High resolution Kirchhoff seismic migration via 1-norm regularized least-squares

Authors

1 Ph.D. Student, Department of Earth Physics, Institute of Geophysics, University of Tehran, Iran

2 Professor, Department of Earth Physics, Institute of Geophysics, University of Tehran, Iran

3 Associate Professor, Department of Earth Physics, Institute of Geophysics, University of Tehran, Iran

Abstract

For decades Kirchhoff migration has been one of the simplest migration algorithms and also the most frequently used method of migration in industry. This is due to its relatively low computational cost and its flexibility in handling acquisition and topography irregularities. The standard seismic migration operator can be regarded as the adjoint of a seismic forward modeling operator, which acts on a set of subsurface parameters to generate the observed data. Such adjoint operators are able to provide an approximate inverse of the forward modeling operator and only recover the time of the events (Claerbout, 1992). They cannot retrieve the amplitude of reflections, thus leading to a decrease in the resolution of the final migrated image. The standard seismic migration (adjoint) operators can be modified to better approximate the inverse operators. Least-squares migration (LSM) techniques have been developed to fully inverse the forward modeling procedures by minimizing the difference between observed and modeled data in a least-squares sense.
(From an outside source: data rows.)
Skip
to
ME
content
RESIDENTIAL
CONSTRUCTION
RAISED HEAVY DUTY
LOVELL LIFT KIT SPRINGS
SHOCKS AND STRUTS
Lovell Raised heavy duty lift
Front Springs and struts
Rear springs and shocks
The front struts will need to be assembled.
An LSM is able to reduce the (Kirchhoff) migration artifacts, enhance the resolution and retrieve seismic amplitudes. Although implementing LSM instead of conventional migration, leads to resolution enhancement. It also brings some new numerical and computational challenges which need to be addressed properly. Due to the ill-conditioned nature of the inverse operator and also incompleteness of the data, the method generates unavoidable artifacts which severely degrade the resolution of the migrated image obtained by the non-regularized LSM method. The instability of LSM methods suggests developing a regularized algorithm capable of including reasonable physical constraints. Including the seismic wavelet into the migration operator, migration will generate the earth reflectivity image which can be considered as a sparse image, so applying the sparseness constraint, e.g., via the minimization of the 1-norm of reflectivity model, can help to regularize the model and prevent it from getting noisy artifacts (Gholami and Sacchi, 2013).
In this article, based on the Bregmanized operator splitting (BOS), we propose a high resolution migration algorithm by applying sparseness constraints to the solution of least-squares Kirchhoff migration (LSKM). The Bregmanized operator splitting is employed as a solver of the generated sparsity-promoting LSKM for its simplicity, efficiency, stability and fast convergence. Independence of matrix inversion and fast convergence rate are two main properties of the proposed algorithm. Numerical results from field and synthetic seismic data show that migrated sections generated by this 1-norm regularized Kirchhoff migration method are more focused than those generated by the conventional Kirchhoff/LS migration.
Regular spatial sampling of the data at Nyquist rate is another major challenge which may not be achieved in practice due to the coarse source-receiver distributions and presence of possible gaps in the recording lines. The proposed model-based migration algorithm is able to handle the incompleteness issues and is stable in the presence of noise in the data. In this article, we tested the performance of our proposed method on synthetic data in the presence of coarse sampling and also acquisition gaps. The results confirmed that the proposed sparsity-promoting migration is able to generate accurate migrated images from incomplete and inaccurate data.